Exercise details: Once the line containing "<https://www.zeiss.com/planetariums/int/home.html>" is found, retype it and each line after it through the last entry below, word for word, and nothing else.

Records to process:
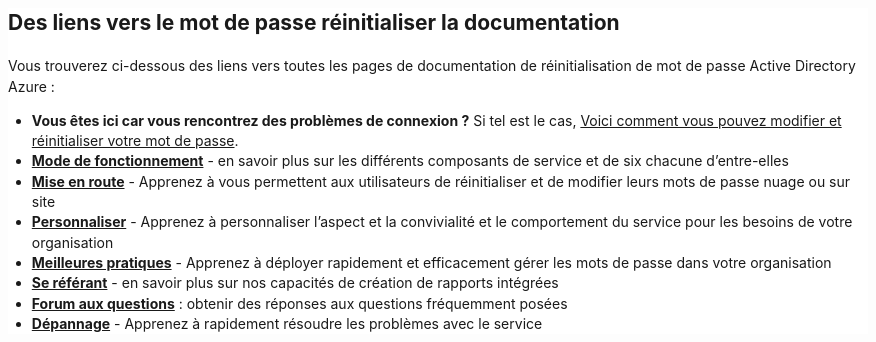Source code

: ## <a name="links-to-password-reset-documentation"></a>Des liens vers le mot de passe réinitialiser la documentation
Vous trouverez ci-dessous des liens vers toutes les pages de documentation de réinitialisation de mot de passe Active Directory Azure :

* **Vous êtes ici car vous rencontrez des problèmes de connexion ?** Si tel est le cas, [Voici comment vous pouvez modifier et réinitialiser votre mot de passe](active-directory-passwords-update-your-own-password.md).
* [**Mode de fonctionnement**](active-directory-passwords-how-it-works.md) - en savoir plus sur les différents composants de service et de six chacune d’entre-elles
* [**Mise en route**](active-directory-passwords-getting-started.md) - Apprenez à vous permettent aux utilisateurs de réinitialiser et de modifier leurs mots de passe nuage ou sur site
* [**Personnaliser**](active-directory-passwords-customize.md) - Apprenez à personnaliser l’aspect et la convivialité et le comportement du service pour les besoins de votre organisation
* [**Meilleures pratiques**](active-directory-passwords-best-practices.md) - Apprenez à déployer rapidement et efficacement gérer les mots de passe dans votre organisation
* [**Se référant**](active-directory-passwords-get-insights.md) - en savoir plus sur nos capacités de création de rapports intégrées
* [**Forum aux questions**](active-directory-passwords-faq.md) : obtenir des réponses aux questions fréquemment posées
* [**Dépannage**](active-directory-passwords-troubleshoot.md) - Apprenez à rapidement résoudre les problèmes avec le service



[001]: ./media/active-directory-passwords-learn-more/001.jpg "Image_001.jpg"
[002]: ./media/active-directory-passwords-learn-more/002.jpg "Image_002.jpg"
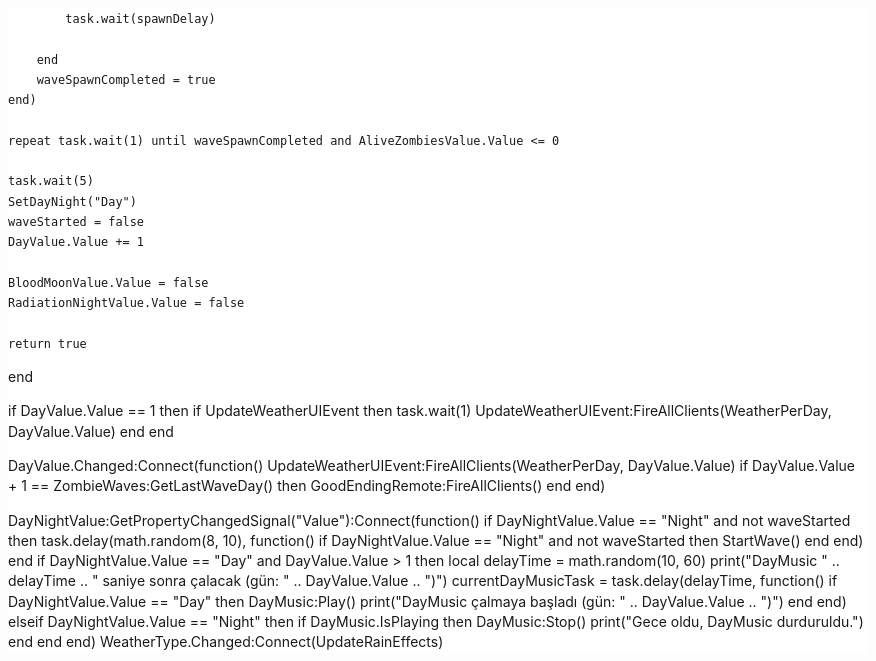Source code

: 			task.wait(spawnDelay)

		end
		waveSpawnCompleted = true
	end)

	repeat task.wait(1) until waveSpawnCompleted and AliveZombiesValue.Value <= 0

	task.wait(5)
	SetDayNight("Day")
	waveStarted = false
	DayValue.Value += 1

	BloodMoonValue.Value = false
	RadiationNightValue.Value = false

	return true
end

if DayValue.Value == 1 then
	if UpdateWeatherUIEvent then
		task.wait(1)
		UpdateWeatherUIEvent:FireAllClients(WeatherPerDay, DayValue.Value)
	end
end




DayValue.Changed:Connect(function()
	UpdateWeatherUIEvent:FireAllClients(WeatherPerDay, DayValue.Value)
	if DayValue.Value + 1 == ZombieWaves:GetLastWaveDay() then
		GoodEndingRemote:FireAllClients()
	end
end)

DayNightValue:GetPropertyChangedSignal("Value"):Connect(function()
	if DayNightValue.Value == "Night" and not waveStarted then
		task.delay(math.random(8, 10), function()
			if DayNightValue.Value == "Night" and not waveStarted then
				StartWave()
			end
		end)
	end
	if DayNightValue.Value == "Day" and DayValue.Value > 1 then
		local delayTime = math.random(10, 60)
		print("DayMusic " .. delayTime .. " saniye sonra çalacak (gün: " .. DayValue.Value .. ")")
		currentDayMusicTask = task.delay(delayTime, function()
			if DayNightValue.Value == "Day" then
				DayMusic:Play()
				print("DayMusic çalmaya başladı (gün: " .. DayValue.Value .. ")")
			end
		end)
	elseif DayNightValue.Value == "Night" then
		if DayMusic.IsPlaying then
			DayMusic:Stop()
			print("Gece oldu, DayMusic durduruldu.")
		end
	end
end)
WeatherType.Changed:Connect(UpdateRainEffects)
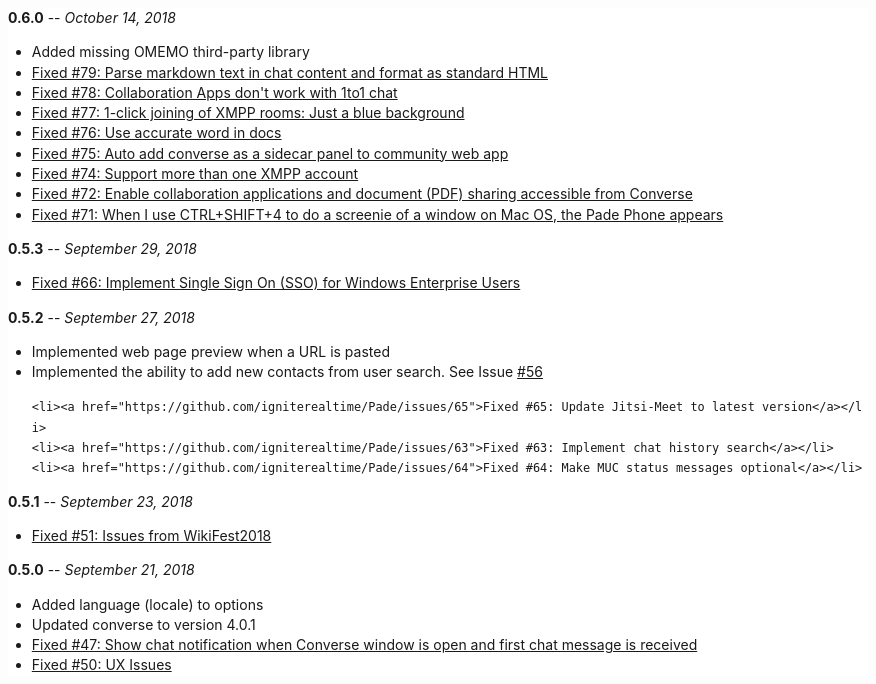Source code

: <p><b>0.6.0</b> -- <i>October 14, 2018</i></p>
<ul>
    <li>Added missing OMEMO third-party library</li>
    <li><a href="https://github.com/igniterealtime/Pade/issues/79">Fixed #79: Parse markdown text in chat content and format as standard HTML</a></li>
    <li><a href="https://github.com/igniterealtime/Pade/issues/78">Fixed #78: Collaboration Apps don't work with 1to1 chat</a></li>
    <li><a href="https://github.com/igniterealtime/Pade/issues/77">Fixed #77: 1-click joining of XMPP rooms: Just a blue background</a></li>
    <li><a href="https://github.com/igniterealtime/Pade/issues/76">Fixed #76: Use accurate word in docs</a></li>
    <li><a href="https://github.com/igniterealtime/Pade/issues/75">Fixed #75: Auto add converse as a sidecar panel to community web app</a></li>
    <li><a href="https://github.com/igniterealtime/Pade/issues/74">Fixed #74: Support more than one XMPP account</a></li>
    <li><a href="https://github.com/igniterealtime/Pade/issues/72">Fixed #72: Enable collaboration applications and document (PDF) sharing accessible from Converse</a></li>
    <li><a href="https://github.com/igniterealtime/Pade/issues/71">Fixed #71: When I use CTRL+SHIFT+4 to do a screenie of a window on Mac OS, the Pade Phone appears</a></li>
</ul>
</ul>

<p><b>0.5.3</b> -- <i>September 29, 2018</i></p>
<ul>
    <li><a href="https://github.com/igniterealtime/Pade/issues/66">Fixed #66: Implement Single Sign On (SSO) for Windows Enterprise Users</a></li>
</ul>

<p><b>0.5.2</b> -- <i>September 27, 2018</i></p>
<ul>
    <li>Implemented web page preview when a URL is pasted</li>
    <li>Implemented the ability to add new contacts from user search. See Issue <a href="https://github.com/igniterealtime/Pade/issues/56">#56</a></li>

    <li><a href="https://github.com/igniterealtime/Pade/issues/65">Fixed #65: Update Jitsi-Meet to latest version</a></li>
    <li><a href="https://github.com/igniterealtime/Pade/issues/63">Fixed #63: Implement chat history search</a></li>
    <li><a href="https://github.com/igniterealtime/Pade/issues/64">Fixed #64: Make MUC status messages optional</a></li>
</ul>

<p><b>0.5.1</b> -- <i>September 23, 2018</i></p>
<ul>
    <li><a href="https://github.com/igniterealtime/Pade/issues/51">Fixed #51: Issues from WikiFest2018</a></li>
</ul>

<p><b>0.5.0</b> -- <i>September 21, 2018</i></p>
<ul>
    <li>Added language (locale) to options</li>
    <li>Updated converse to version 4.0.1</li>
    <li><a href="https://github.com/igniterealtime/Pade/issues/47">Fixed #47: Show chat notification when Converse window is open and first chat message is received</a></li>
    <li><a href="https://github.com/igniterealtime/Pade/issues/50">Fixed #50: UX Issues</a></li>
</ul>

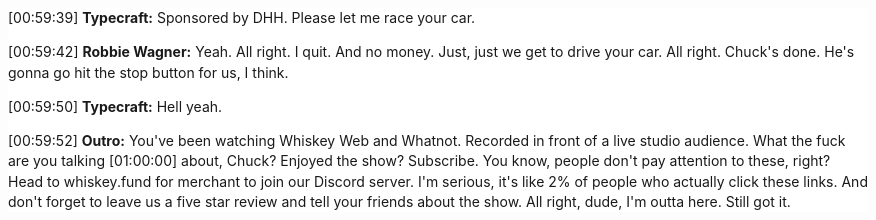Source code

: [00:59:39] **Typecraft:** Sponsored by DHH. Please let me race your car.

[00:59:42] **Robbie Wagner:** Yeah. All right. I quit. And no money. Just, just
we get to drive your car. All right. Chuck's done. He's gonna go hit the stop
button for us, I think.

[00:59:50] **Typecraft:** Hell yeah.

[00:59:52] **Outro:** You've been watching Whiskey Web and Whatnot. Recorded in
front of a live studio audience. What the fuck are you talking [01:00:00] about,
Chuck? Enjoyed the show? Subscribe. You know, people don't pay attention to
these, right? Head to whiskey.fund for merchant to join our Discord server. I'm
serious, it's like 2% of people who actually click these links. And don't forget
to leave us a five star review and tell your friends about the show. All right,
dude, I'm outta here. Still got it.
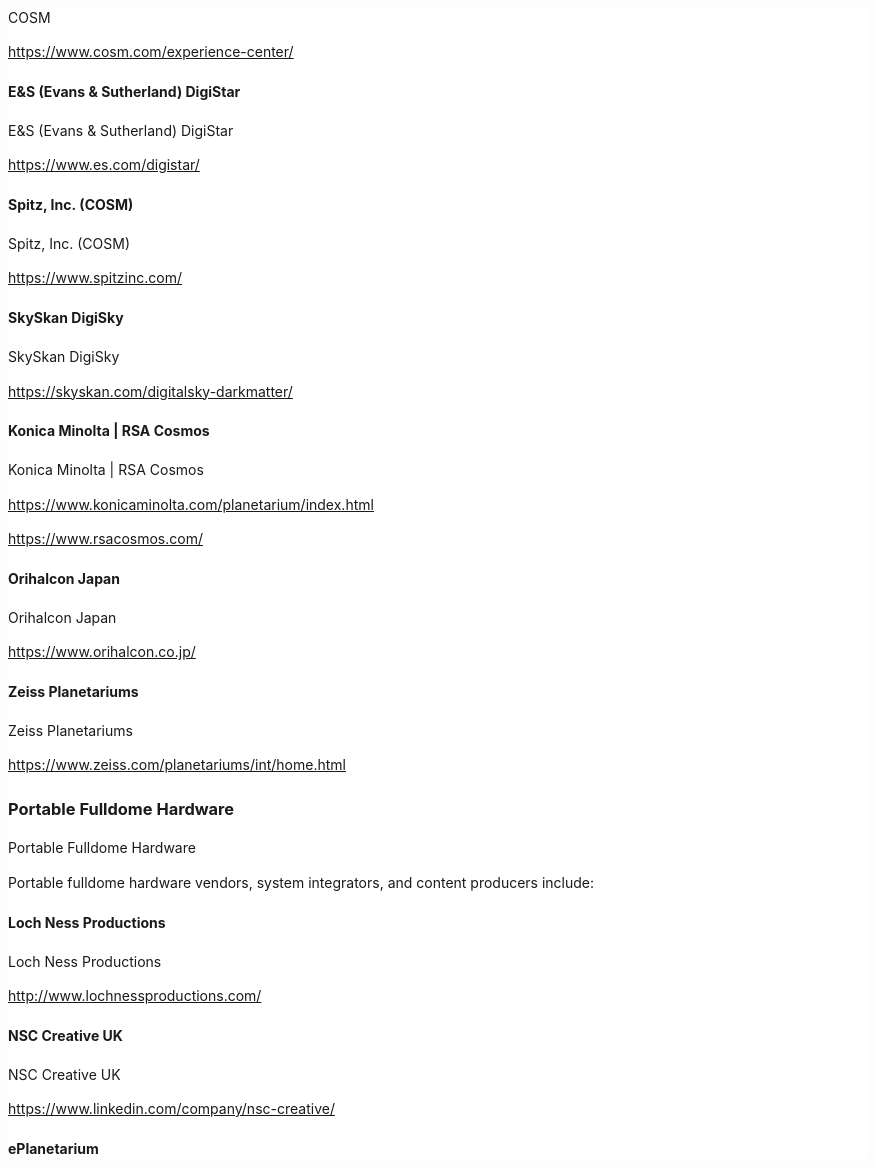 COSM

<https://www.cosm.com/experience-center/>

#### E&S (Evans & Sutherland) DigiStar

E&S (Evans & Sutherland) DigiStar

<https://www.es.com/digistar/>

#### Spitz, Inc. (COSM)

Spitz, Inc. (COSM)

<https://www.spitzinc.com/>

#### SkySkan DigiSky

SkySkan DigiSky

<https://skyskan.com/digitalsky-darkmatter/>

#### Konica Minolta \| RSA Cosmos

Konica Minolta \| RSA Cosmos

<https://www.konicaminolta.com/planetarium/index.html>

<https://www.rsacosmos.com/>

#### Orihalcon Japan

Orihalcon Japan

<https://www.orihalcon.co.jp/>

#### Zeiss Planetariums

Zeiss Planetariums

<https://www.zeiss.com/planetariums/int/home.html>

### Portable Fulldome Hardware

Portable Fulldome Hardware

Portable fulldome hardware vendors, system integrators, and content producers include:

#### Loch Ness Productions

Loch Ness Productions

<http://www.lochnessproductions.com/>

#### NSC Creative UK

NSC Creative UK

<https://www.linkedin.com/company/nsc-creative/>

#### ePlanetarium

Task solution:
<https://www.zeiss.com/planetariums/int/home.html>

### Portable Fulldome Hardware

Portable Fulldome Hardware

Portable fulldome hardware vendors, system integrators, and content producers include:

#### Loch Ness Productions

Loch Ness Productions

<http://www.lochnessproductions.com/>

#### NSC Creative UK

NSC Creative UK

<https://www.linkedin.com/company/nsc-creative/>

#### ePlanetarium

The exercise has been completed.